Over half the world’s population lives in urban areas, many in unplanned urban sprawl. The high rate of urbanization is a major challenge for keeping cities safe, resilient, and sustainable — the aim of the UN’s Sustainable Development Goal #11. One component of achieving this goal is tied to accurate maps of buildings. With complete maps, urban planners can more effectively improve infrastructure including public transit, roads, and waste management. Toward this goal, we’re working on machine learning (ML) tools to recognize buildings and speed up the urban mapping process.
Autonomously mapping buildings remains an area of active research as human-level precision is very difficult to attain. However, this doesn’t mean that existing algorithms aren’t beneficial. Simply suggesting where to map — instead of actually doing the mapping — can still improve mapping efficiency by helping human mappers spend their effort more efficiently. Based on model performance, we can roughly break the algorithm’s usefulness into three tiers:
- Low precision. A low precision ML model can analyze large areas of ground (e.g., a city block) and provide a square meter estimate of total building footprint. If there is a large discrepancy between this prediction and known map, we can prioritize these areas for human review.
- Medium precision. Here, an ML model can approximately outline individual buildings though building edges might be off by several meters, or it cannot separate buildings with complex geometries (e.g., tightly spaced apartment buildings or informal settlements). The algorithm can suggest individual locations for human review.

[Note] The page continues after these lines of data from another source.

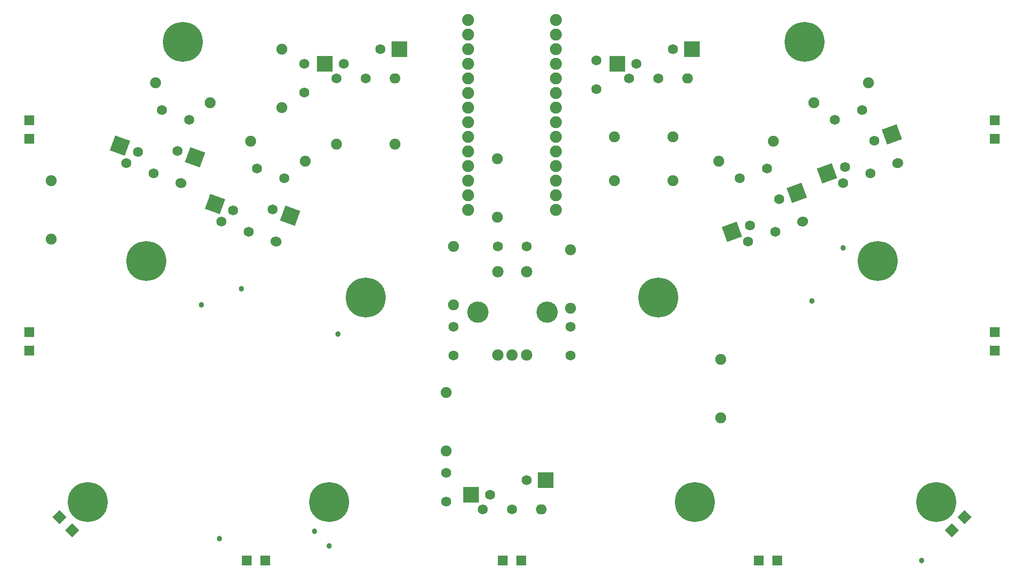
<source format=gbs>
G04*
G04 #@! TF.GenerationSoftware,Altium Limited,CircuitMaker,2.1.0 (2.1.0.4)*
G04*
G04 Layer_Color=8150272*
%FSLAX25Y25*%
%MOIN*%
G70*
G04*
G04 #@! TF.SameCoordinates,28D2FB88-65ED-4333-9925-A9BECD5D763D*
G04*
G04*
G04 #@! TF.FilePolarity,Negative*
G04*
G01*
G75*
%ADD13R,0.06706X0.06706*%
%ADD16C,0.08200*%
%ADD17C,0.07493*%
G04:AMPARAMS|DCode=18|XSize=74.93mil|YSize=68mil|CornerRadius=0mil|HoleSize=0mil|Usage=FLASHONLY|Rotation=340.000|XOffset=0mil|YOffset=0mil|HoleType=Round|Shape=Round|*
%AMOVALD18*
21,1,0.00693,0.06800,0.00000,0.00000,340.0*
1,1,0.06800,-0.00326,0.00119*
1,1,0.06800,0.00326,-0.00119*
%
%ADD18OVALD18*%

%ADD19C,0.06800*%
%ADD20C,0.07800*%
%ADD21C,0.14579*%
%ADD22C,0.27300*%
%ADD23O,0.07493X0.06800*%
G04:AMPARAMS|DCode=24|XSize=74.93mil|YSize=68mil|CornerRadius=0mil|HoleSize=0mil|Usage=FLASHONLY|Rotation=20.000|XOffset=0mil|YOffset=0mil|HoleType=Round|Shape=Round|*
%AMOVALD24*
21,1,0.00693,0.06800,0.00000,0.00000,20.0*
1,1,0.06800,-0.00326,-0.00119*
1,1,0.06800,0.00326,0.00119*
%
%ADD24OVALD24*%

%ADD25C,0.03800*%
%ADD46P,0.09483X4X180.0*%
%ADD47R,0.06706X0.06706*%
%ADD48P,0.09483X4X90.0*%
%ADD49P,0.15274X4X385.0*%
%ADD50P,0.15274X4X65.0*%
%ADD51R,0.10800X0.10800*%
D13*
X181299Y20000D02*
D03*
X343701D02*
D03*
X356299D02*
D03*
X518701D02*
D03*
X531299D02*
D03*
X168701D02*
D03*
D16*
X320000Y290000D02*
D03*
X380000Y340000D02*
D03*
X320000Y310000D02*
D03*
Y300000D02*
D03*
Y280000D02*
D03*
Y390000D02*
D03*
Y380000D02*
D03*
Y370000D02*
D03*
Y360000D02*
D03*
Y350000D02*
D03*
Y340000D02*
D03*
Y330000D02*
D03*
Y320000D02*
D03*
Y270000D02*
D03*
Y260000D02*
D03*
X380000Y390000D02*
D03*
Y380000D02*
D03*
Y370000D02*
D03*
Y360000D02*
D03*
Y350000D02*
D03*
Y330000D02*
D03*
Y320000D02*
D03*
Y310000D02*
D03*
Y300000D02*
D03*
Y290000D02*
D03*
Y280000D02*
D03*
Y270000D02*
D03*
Y260000D02*
D03*
D17*
X35000Y280000D02*
D03*
X230000Y305000D02*
D03*
X270000D02*
D03*
X35000Y240000D02*
D03*
X460000Y280000D02*
D03*
X556206Y333160D02*
D03*
X492500Y157500D02*
D03*
Y117500D02*
D03*
X420000Y280000D02*
D03*
Y310000D02*
D03*
X460000D02*
D03*
X593794Y346840D02*
D03*
X528794Y306840D02*
D03*
X491206Y293160D02*
D03*
X305000Y95000D02*
D03*
Y135000D02*
D03*
X390000Y192500D02*
D03*
Y232500D02*
D03*
X310000Y195000D02*
D03*
Y235000D02*
D03*
X340000Y255000D02*
D03*
Y295000D02*
D03*
X192500Y370000D02*
D03*
Y330000D02*
D03*
X171206Y306840D02*
D03*
X208794Y293160D02*
D03*
X106206Y346840D02*
D03*
X143794Y333160D02*
D03*
D18*
X123794Y278160D02*
D03*
X188794Y238160D02*
D03*
D19*
X94325Y299527D02*
D03*
X105000Y285000D02*
D03*
X86206Y291840D02*
D03*
X121237Y300374D02*
D03*
X208000Y359843D02*
D03*
Y340157D02*
D03*
X570751Y321634D02*
D03*
X589249Y328366D02*
D03*
X505751Y281634D02*
D03*
X524249Y288366D02*
D03*
X407500Y342657D02*
D03*
Y362343D02*
D03*
X305000Y79843D02*
D03*
Y60157D02*
D03*
X390000Y160157D02*
D03*
Y179843D02*
D03*
X310000Y160157D02*
D03*
Y179843D02*
D03*
X359843Y235000D02*
D03*
X340157D02*
D03*
X194249Y281634D02*
D03*
X175751Y288366D02*
D03*
X129249Y321634D02*
D03*
X110751Y328366D02*
D03*
X430000Y350000D02*
D03*
X450000D02*
D03*
X435000Y360000D02*
D03*
X460000Y370000D02*
D03*
X230000Y350000D02*
D03*
X250000D02*
D03*
X235000Y360000D02*
D03*
X260000Y370000D02*
D03*
X330000Y55000D02*
D03*
X350000D02*
D03*
X335000Y65000D02*
D03*
X360000Y75000D02*
D03*
X597556Y307214D02*
D03*
X577485Y289267D02*
D03*
X595000Y285000D02*
D03*
X576206Y278160D02*
D03*
X532556Y267214D02*
D03*
X512485Y249267D02*
D03*
X530000Y245000D02*
D03*
X511206Y238160D02*
D03*
X151206Y251840D02*
D03*
X170000Y245000D02*
D03*
X159325Y259527D02*
D03*
X186237Y260374D02*
D03*
D20*
X359842Y160472D02*
D03*
X350000D02*
D03*
X340158D02*
D03*
X359842Y217559D02*
D03*
X340158D02*
D03*
D21*
X374000Y190000D02*
D03*
X326500D02*
D03*
D22*
X475000Y60000D02*
D03*
X600000Y225000D02*
D03*
X640000Y60000D02*
D03*
X60000D02*
D03*
X225000D02*
D03*
X100000Y225000D02*
D03*
X125000Y375000D02*
D03*
X250000Y200000D02*
D03*
X450000D02*
D03*
X550000Y375000D02*
D03*
D23*
X470000Y350000D02*
D03*
X270000D02*
D03*
X370000Y55000D02*
D03*
D24*
X613794Y291840D02*
D03*
X548794Y251840D02*
D03*
D25*
X576385Y234000D02*
D03*
X231000Y175000D02*
D03*
X165000Y206000D02*
D03*
X137500Y195000D02*
D03*
X225000Y30000D02*
D03*
X215000Y40000D02*
D03*
X150000Y35000D02*
D03*
X555000Y197500D02*
D03*
X630000Y20000D02*
D03*
D46*
X40546Y49454D02*
D03*
X49454Y40546D02*
D03*
D47*
X20000Y176299D02*
D03*
Y321299D02*
D03*
Y308701D02*
D03*
X680000Y176299D02*
D03*
Y163701D02*
D03*
Y308701D02*
D03*
Y321299D02*
D03*
X20000Y163701D02*
D03*
D48*
X650546Y40546D02*
D03*
X659454Y49454D02*
D03*
D49*
X133453Y295927D02*
D03*
X82109Y303974D02*
D03*
X147109Y263973D02*
D03*
X198453Y255927D02*
D03*
D50*
X565268Y284820D02*
D03*
X609773Y311660D02*
D03*
X544773Y271660D02*
D03*
X500268Y244820D02*
D03*
D51*
X422000Y360000D02*
D03*
X473000Y370000D02*
D03*
X222000Y360000D02*
D03*
X273000Y370000D02*
D03*
X322000Y65000D02*
D03*
X373000Y75000D02*
D03*
M02*

</source>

- High precision: A high precision algorithm can identify building outlines within a meter or two of the true geometries in a diverse set of urban and rural environments. These pixel segmentation maps can be vectorized (i.e., traced) autonomously, validated by a human, and then imported into an existing map (e.g., OpenStreetMap). This is the ultimate goal for automated mapping algorithms.
Our current building prediction tool is somewhere in the low to medium precision range. We’re testing an approach that uses Google’s DeepLabV3+ segmentation algorithm. Like other segmentation models, it’s designed to make a prediction on whether each pixel is part of a building. We chose DeepLabV3+ because it is relatively powerful (making use of developments like depthwise separable convolution, atrous spatial pooling, and an Xception backbone) and has been a top performer on competition datasets including PASCALVOC and Cityscapes. A number of other groups have generated positive building mapping results including SpaceNet Challenge participants, Azavea, Mapbox, Microsoft, and Ecopia.
We trained the model using RGB images from the SpaceNet Challenge dataset, which draws from a broad set of regions. Specifically, we combined data from Las Vegas, Paris, Shanghai, and Khartoum. Our aim here was to train a single broadly-applicable model trained that will perform well in many areas of the world. We also used tweaked the model’s prediction task — instead of predicting if each pixel belonged to a building or not, we applied the signed distance transform using scikit-fmm (as shown in the following figure).
Process of training a building segmentation algorithm. Using RGB satellite images (left) and true building locations (middle), we train an algorithm to recognize which pixels belong to a building. The animation shows progressive improvement from early to late training. Pixels are colored based on the signed distance transform, which encodes their distance from a building border. Red pixels are inside a building boundary while blue are outside and color intensity indicates absolute distance from the border.
We’ve deployed this in our UrChn tool to track Urban Change. UrChn allows users to superimpose a grid over urban zones where hot colored squares indicate areas that the model predicts a larger building footprint (in sq. meters) than exists in the OpenStreetMap baselayer. As mentioned earlier, the goal is to direct mappers to regions where their efforts would be most beneficial rather than directly predict building footprints.
Building detection model can guide mappers to areas needing the most attention. In UrChn, the total estimate building footprint is calculated in two different ways: (1) using OpenStreetMap and (2) using our ML-based building detection model. We then compute a “difference map” between two building footprints to help visualize the areas that are under-mapped. In this example, we only ran the building detector within the boundaries Madrid proper (hence, zero predicted buildings in the suburbs near the animation’s edges).
There are a number of future improvements we hope to add:
- We need to expand our training dataset (using our Label Maker tool) to include more images from the global south. Almost all of the building segmentation data comes from the Western world; we can’t expect algorithms to be accurate in developing regions until we expand our training data to those areas.
- We are exploring the best ways to provide predicted building maps to human mappers. We hope to integrate our work beyond UrChn into other tools (e.g., the Humanitarian OpenStreetMap Team’s Tasking Manager or the JOSM and iD editors for OpenStreetMap). This integration should be sensitive to a mapper’s preferred tasks and skill level.
- We want to expand the model to also identify roads. Buildings and roads are typically the two features we are most interested in mapping and DeepLabV3+ has the capability to handle both at once.
This project is not open-source yet, but we plan to release it as the work moves from a research project to a more stable tool.